This project explores the Spaceship Titanic problem using machine learning (classifiers), to accurately predict a target variable (whether a passenger would be transported to another dimension) depending on a set of given features. The potential benefits are adding to the data science research community by showcasing new ways of tacking this classification task, which will also help companies discover new, more powerful ways to solve business problems with ML like identifying which customers are likely to churn. The Spaceship Titanic problem is a new ML classification problem with the goal of getting an highly accurate predictive model to help push the boundaries of data science. I will end this section with the hypothesis which will be used as guiadance throughout this project: Passenger demographics, travel details, and onboard activities significantly influence the likelihood of being transported to an alternate dimension during the Spaceship Titanicβs collision with a spacetime anomaly.

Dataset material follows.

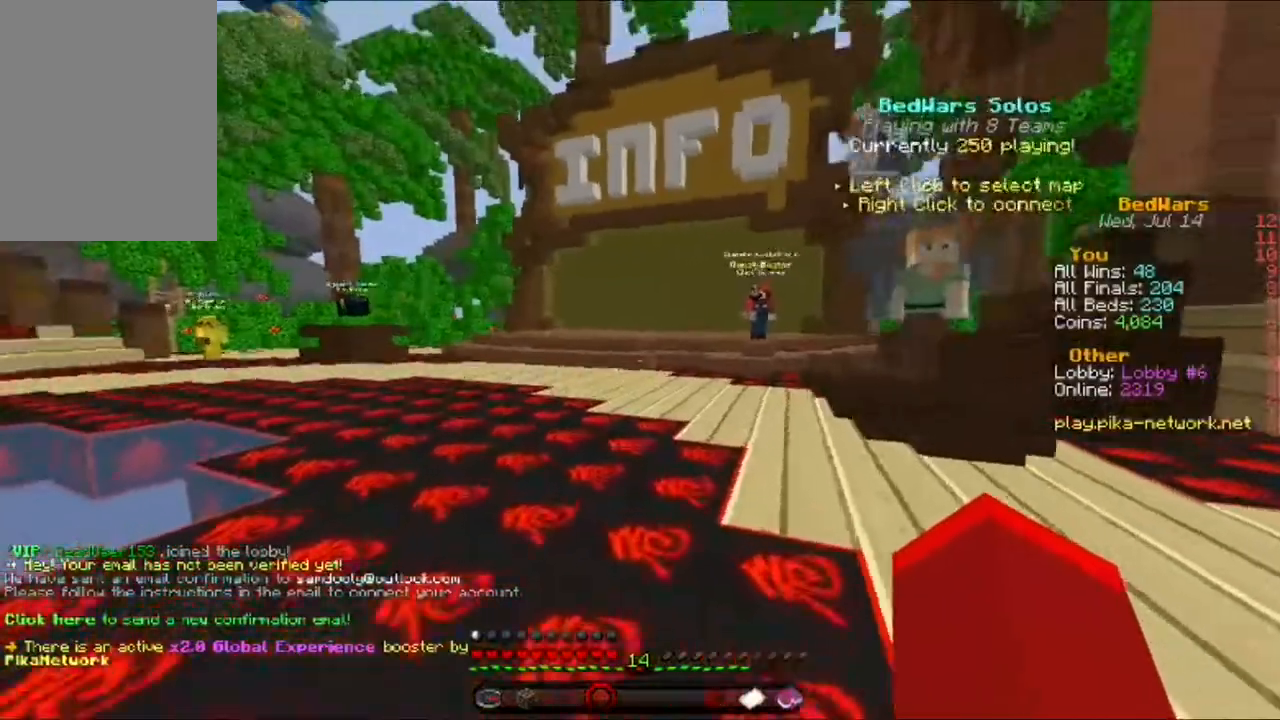
{"keys": ["w"], "mouse": [], "events": []}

This is important as I need to make sure I am adhere to any legal obligations that may be apparent within this project. Going along the list starting with ethics, this should not be an issue due to all data being provided by Kaggle and it's documentation specificially stating this data has been provided for use to create an predictive machine learning model. Also to note, no other data is being pulled in to help increase the model's performance. Next, bias. This could be apparent due to the dataset size. Even with a dataset of around 10,000 records, the quality and diversity of these data records still may be poor and not reflective of the true population. Therefore, we can only assume that these are the only passengers in the incident and all data was recorded accurately. Lastly for privacy, legal and regulatory obligations, it's in an identicial position to the ethics for this project. This is because all data within this project has been provided by Kaggle with the appropiate licenses to state that this data is allowed to be used and made available publicly.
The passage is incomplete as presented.